But do you sink down under the apprehension that the evidences of a total and final desertion are discoverable in your experience? Have you then lost your conscientious tenderness with regard to sin? and are you inclined to forsake God? If so, you have reason indeed to be alarmed. But if your conscience is tenderly alive; if you are resolved to cleave to the Lord; if the language of your heart is, I cannot forsake God, I cannot live without his presence; though he slay me, yet will I trust in him: then you have reason to hope that he will visit you again. It is by these exercises that he still maintains his interest in you.

Once more. Are sense and feelings suitable to judge of the dispensations of God by? Can their testimony be safely relied on? Is it safe to argue thus; ‘If God had any love for my soul, I should feel it now as well as in former times; but I cannot feel it, therefore it is gone?’ May you not as well conclude, when the sun is invisible to you, that he has ceased to exist? Read Isaiah 1:10.
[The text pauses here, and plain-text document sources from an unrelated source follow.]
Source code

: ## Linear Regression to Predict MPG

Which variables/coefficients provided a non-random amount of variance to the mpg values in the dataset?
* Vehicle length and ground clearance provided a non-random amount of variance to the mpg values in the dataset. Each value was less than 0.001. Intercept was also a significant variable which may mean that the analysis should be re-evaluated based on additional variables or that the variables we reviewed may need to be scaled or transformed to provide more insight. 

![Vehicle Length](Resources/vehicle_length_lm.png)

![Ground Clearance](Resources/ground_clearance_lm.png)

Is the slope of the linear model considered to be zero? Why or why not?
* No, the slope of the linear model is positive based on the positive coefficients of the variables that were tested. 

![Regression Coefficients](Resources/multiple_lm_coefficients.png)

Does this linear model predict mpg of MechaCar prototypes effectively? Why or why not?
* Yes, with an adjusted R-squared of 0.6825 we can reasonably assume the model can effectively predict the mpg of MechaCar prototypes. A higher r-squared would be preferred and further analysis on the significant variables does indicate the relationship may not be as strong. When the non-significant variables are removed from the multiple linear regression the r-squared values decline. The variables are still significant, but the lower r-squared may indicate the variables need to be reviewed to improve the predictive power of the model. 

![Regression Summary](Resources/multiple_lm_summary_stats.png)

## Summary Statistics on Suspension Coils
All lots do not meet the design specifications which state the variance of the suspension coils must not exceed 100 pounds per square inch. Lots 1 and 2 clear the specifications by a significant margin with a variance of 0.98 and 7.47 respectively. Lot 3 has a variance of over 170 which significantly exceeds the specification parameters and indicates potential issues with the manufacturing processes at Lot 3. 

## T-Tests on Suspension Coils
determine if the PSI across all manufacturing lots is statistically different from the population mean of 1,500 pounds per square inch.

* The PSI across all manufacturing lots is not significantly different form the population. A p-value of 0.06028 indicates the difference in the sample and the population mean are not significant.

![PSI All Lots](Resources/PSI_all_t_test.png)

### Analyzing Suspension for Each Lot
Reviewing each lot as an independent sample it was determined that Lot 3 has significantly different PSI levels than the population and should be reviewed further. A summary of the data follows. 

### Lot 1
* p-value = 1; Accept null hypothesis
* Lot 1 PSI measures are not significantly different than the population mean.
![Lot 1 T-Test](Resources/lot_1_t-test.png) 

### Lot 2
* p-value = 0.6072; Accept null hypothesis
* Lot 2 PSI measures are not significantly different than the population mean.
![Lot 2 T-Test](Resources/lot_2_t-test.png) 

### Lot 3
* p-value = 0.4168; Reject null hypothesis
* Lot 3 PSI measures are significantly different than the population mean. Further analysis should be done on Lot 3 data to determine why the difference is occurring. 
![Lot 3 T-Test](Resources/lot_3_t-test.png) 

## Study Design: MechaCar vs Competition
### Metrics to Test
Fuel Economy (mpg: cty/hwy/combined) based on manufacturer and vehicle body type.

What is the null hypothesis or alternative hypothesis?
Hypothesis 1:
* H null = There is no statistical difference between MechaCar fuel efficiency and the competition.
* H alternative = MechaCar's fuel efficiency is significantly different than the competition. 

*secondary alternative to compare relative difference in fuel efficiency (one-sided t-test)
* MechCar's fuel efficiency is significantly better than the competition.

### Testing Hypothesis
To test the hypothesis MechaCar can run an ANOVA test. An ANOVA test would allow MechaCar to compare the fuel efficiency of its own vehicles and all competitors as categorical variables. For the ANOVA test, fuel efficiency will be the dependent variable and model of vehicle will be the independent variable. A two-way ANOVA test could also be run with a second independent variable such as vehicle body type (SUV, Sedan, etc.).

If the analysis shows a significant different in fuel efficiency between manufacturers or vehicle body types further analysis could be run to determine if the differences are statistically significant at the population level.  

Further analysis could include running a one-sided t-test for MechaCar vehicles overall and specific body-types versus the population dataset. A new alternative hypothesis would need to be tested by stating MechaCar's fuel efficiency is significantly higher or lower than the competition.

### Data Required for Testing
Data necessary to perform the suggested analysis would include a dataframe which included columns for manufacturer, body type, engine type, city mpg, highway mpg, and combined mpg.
We ought to be concerned if we have grown numb to sin and are contemplating forsaking God. There will be times when we are not as sensitive to sin as in other times, but the Christian will always have some sensitivity to his sin. In cases when we do grow somewhat numb, we ourselves are grieving the Holy Spirit and stifling His work in us. In that case, the problem for our doubts should be obvious: we have not repented and come back into regular fellowship with God. Feelings cannot be relied on as accurate indicators for our status with God. Rather, what we look to is His Word. Take hold of those truths, and doubt will be dissolved.